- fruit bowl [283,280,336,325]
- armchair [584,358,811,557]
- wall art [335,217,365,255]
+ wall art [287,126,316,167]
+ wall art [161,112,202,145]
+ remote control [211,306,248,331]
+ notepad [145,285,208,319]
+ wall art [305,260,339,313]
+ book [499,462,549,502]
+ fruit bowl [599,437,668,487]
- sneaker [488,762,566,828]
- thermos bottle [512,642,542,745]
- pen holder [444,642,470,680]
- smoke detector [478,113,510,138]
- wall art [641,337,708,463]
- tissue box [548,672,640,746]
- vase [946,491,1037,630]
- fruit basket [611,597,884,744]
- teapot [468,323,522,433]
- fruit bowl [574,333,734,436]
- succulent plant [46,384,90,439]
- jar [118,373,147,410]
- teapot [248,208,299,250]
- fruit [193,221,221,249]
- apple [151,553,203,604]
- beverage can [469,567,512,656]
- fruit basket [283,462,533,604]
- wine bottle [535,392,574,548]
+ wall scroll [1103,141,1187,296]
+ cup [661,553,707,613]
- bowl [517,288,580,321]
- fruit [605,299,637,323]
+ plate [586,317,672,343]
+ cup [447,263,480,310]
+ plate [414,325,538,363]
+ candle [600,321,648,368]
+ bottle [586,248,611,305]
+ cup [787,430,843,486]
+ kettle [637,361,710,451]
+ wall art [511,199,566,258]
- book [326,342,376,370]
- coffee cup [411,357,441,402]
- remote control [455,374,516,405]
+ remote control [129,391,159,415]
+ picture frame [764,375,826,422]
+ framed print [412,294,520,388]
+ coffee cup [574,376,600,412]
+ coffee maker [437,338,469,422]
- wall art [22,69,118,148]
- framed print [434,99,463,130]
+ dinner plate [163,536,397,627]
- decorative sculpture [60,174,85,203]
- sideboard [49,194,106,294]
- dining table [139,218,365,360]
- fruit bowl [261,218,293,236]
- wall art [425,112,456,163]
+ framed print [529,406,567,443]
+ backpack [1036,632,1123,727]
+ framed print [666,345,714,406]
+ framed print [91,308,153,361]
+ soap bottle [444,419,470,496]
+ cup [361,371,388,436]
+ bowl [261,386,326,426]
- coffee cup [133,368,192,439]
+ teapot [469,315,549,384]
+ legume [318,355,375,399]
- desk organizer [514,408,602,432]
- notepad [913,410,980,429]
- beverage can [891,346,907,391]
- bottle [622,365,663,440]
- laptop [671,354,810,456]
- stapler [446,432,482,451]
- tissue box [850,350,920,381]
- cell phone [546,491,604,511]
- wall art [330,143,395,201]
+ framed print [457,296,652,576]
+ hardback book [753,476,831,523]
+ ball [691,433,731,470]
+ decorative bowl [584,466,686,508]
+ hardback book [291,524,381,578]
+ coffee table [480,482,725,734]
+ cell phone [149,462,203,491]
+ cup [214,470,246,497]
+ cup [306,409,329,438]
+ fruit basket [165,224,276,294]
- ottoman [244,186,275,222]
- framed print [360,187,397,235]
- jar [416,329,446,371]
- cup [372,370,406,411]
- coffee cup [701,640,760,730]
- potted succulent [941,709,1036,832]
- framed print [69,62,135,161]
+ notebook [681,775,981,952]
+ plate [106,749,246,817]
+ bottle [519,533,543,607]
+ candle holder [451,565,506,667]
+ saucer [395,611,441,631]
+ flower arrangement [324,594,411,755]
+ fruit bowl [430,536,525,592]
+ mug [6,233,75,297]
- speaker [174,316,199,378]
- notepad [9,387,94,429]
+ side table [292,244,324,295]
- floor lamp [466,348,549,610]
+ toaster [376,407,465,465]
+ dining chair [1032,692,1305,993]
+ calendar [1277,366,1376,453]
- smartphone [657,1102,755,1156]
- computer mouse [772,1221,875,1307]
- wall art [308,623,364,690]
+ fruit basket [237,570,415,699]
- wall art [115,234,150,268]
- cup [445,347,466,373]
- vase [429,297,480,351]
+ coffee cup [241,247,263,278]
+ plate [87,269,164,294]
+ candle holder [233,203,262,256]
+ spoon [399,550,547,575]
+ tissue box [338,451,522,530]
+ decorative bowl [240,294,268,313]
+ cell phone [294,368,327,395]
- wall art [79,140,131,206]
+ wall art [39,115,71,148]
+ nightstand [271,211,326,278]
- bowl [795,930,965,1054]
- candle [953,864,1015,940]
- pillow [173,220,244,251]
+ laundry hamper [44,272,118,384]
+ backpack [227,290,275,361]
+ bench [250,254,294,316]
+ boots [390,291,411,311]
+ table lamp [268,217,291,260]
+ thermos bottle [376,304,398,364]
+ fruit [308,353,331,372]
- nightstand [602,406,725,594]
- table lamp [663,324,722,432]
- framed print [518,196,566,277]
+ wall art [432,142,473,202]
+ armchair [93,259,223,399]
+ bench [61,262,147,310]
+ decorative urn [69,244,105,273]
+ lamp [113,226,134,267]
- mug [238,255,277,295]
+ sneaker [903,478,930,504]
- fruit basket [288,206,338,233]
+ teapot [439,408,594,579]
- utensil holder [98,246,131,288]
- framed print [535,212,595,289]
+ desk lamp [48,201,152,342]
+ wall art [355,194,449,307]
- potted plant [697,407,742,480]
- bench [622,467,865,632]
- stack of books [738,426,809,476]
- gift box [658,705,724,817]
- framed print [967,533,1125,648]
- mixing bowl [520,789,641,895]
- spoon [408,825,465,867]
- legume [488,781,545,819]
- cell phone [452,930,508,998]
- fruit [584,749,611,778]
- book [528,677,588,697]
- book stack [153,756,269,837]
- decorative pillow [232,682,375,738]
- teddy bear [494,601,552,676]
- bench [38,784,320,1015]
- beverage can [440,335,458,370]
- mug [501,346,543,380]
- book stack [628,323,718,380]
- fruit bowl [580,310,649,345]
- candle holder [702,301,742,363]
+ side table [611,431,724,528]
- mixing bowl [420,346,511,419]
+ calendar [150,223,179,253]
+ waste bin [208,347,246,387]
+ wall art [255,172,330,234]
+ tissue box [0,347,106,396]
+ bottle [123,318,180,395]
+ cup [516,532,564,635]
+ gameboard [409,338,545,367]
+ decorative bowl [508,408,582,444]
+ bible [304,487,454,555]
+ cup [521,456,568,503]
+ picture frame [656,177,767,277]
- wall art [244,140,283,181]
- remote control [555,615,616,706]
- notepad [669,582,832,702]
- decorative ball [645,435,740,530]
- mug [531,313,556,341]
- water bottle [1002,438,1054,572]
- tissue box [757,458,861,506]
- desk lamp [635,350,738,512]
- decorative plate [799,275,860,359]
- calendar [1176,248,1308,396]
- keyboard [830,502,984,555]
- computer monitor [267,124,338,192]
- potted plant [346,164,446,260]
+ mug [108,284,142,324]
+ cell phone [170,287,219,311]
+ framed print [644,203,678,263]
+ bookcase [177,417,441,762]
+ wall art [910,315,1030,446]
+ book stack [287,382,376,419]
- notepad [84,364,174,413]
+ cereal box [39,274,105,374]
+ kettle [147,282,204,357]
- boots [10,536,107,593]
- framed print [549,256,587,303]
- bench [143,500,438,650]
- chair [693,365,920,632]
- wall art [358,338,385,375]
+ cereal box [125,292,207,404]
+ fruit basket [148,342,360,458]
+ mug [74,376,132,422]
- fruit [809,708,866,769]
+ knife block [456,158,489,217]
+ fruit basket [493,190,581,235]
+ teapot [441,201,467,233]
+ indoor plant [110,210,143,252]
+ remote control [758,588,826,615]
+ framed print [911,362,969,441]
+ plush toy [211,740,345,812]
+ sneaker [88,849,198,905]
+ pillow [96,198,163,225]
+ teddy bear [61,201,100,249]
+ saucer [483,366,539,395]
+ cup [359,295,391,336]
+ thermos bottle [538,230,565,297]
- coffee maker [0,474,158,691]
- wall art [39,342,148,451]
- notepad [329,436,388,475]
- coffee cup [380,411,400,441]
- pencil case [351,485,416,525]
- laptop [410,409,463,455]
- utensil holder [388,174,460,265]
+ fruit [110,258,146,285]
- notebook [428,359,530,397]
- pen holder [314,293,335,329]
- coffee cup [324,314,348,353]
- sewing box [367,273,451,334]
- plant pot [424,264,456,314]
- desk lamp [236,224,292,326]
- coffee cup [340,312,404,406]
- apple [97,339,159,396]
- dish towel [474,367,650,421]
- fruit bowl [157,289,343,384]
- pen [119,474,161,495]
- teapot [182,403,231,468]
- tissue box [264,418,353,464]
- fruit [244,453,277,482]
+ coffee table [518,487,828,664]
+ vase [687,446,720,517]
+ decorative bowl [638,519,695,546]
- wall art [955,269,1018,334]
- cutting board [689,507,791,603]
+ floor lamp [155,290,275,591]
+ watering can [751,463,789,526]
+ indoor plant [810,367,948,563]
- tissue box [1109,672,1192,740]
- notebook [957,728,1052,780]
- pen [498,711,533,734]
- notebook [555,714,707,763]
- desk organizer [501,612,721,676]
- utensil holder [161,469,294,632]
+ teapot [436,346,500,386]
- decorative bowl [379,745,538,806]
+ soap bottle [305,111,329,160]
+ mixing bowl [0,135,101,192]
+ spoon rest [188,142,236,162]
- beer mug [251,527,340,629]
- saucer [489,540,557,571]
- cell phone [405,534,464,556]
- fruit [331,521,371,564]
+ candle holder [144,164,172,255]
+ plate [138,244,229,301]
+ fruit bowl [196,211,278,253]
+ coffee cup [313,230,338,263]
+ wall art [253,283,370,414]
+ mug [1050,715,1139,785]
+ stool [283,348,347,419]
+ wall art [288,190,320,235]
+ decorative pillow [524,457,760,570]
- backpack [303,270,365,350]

- **What to produce**
Go through the data above and find the lines with the word "pillow". Copy each of those lines.

- **Output**
- pillow [173,220,244,251]
- decorative pillow [232,682,375,738]
+ pillow [96,198,163,225]
+ decorative pillow [524,457,760,570]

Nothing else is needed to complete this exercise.